Add some young bull sharks to your rich neighbor’s natural swimming pool for a little excitement
Have you ever woken up from a nap to find everyone at Chili’s staring at you?
My biggest skydiving fear is that the person strapped to my back will try to talk to me
Being iced in for 2 days gave me the opportunity to get so much housework done!
I didn’t do any of it.
But I certainly had the opportunity.
Good news! That lump I found in my breast turned out to be a Skittle.
My opinion of the American education system is largely based on how many nuggets I get when I order a ten piece.
[cat clinic]
CAT: I have insomnia
DR. CAT: How bad is it?
CAT: I haven’t slept in 20 minutes
DR. CAT: *is napping*
2025
-All children are named Logan
-The most recent president is a ferret who came in 2nd on the Amazing Race.
-Betty White is still alive
I win arguments with cab drivers by getting out of the cab and leaving the door open.
Rather than waste money on charity for the homeless, let’s invest in splicing their genes with snails so they always have their own shelter.
I wonder if under reasons for divorce Elvis wrote, “A little less conversation, a little more action please”

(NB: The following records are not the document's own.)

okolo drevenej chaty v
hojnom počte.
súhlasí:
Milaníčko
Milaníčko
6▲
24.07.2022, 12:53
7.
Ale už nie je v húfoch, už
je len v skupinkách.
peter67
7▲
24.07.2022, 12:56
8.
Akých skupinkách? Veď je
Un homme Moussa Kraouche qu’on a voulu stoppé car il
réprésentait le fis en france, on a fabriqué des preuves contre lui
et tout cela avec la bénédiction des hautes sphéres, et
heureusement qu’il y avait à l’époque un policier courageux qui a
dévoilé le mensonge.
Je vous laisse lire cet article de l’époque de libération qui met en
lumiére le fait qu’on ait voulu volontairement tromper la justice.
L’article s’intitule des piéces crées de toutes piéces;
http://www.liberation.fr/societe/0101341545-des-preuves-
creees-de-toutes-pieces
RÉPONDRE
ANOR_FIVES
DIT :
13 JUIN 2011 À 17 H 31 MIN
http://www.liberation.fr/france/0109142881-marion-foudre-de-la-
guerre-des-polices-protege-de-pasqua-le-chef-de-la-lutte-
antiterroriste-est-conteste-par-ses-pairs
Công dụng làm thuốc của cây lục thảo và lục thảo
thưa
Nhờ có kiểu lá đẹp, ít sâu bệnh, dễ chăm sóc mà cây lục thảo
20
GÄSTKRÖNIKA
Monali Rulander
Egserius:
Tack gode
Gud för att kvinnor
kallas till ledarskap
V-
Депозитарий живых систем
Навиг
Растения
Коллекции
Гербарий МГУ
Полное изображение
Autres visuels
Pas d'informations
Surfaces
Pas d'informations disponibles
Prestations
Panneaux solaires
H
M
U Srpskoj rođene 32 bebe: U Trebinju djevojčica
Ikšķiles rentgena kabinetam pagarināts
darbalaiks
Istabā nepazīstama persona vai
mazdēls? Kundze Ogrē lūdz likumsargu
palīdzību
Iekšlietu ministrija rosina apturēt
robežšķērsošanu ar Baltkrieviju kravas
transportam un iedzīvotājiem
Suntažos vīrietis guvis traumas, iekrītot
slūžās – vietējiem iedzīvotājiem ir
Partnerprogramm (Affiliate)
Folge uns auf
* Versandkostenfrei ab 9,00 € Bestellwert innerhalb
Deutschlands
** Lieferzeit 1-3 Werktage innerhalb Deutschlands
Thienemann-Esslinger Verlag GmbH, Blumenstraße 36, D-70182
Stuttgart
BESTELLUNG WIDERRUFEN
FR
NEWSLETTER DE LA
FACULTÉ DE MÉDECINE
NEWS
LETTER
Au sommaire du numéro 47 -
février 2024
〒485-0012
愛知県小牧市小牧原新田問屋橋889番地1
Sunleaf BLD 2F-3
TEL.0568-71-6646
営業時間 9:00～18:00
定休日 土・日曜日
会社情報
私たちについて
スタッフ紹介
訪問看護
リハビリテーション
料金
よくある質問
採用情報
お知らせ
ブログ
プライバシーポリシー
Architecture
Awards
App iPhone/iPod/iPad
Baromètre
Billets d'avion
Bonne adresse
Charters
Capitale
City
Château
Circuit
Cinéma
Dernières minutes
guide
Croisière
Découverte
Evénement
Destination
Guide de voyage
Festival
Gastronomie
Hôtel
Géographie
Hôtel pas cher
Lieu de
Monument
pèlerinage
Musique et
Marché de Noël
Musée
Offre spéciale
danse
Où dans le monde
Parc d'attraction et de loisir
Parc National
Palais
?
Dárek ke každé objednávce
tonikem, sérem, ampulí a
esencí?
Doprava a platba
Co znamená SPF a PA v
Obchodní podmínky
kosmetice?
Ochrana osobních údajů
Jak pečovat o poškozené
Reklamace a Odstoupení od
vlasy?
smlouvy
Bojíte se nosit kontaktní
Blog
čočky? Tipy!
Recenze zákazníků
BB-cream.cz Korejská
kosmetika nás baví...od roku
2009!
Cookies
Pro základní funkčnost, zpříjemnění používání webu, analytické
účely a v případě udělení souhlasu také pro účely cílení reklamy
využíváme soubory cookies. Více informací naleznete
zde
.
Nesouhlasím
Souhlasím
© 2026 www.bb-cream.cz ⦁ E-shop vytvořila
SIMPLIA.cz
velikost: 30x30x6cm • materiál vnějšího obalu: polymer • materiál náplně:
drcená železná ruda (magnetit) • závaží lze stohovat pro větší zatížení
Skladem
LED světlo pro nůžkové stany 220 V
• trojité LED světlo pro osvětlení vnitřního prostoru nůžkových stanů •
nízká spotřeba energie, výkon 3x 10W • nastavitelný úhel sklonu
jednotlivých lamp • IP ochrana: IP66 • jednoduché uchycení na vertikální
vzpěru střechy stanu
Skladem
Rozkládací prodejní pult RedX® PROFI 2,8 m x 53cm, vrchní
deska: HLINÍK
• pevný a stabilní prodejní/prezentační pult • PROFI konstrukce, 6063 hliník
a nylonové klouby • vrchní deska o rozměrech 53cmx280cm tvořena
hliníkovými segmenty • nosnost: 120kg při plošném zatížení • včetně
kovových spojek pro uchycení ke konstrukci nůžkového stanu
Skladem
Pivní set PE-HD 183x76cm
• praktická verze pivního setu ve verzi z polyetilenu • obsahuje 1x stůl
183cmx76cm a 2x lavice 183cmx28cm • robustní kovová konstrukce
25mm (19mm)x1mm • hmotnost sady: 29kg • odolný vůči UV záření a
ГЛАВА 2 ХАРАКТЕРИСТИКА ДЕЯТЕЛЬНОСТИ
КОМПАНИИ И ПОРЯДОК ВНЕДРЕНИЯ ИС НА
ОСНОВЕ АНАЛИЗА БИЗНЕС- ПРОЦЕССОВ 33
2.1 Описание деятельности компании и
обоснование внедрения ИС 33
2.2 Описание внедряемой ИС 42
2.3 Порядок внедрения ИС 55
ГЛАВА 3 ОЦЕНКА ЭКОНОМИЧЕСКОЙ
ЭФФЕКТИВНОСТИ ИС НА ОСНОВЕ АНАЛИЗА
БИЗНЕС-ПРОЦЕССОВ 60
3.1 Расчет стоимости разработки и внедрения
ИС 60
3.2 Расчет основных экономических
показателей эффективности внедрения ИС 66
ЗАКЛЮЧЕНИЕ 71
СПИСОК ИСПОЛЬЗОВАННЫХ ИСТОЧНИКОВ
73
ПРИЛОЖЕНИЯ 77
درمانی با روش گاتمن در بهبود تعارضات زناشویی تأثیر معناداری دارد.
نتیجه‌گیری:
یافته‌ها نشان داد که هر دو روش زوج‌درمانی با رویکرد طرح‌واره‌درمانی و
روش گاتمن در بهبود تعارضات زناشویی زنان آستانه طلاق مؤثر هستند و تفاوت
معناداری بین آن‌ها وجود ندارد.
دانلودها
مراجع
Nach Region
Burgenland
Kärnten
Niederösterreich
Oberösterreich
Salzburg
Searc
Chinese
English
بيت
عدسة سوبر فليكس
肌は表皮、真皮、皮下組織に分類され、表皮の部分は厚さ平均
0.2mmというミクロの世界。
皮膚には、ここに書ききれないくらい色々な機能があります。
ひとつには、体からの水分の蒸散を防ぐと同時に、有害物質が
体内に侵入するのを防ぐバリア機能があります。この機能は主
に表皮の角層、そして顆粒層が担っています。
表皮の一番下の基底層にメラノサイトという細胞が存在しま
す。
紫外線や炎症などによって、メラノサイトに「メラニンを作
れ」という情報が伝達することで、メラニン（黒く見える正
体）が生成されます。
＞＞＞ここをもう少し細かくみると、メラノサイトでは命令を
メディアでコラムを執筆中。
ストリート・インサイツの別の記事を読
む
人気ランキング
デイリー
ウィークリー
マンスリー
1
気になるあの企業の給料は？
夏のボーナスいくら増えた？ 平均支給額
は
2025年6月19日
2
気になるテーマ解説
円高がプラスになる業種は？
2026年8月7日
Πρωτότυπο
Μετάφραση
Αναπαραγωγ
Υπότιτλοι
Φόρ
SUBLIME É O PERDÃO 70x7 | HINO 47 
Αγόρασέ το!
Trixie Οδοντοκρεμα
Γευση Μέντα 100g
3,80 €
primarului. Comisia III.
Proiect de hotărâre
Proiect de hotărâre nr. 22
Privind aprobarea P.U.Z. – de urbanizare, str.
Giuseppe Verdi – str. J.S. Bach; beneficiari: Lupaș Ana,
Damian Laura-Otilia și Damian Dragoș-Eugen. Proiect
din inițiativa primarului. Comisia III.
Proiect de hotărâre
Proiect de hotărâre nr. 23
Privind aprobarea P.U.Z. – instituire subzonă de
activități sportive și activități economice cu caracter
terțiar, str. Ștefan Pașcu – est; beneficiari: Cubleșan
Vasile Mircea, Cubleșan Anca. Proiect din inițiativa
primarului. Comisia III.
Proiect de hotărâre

Things that don’t kill bees
1. Furniture polish
2. Febreeze
3. Butter
4. Screaming
My current diet all ends with an S.
Pizzas.
Hamburgers.
Tacos.
Nachos.
Everything that’s in sights.
I always used to hate jazz but then I watched Ken Burns’ documentary on jazz which gave me a whole new appreciation for how much I also hate documentaries.
It’s legally required that you lose a frisbee onto the roof within one hour of purchase
*looking up at the stars*
Me: look at that big one, isn’t it beautiful?
Her: *squinting* can we do this at night, instead?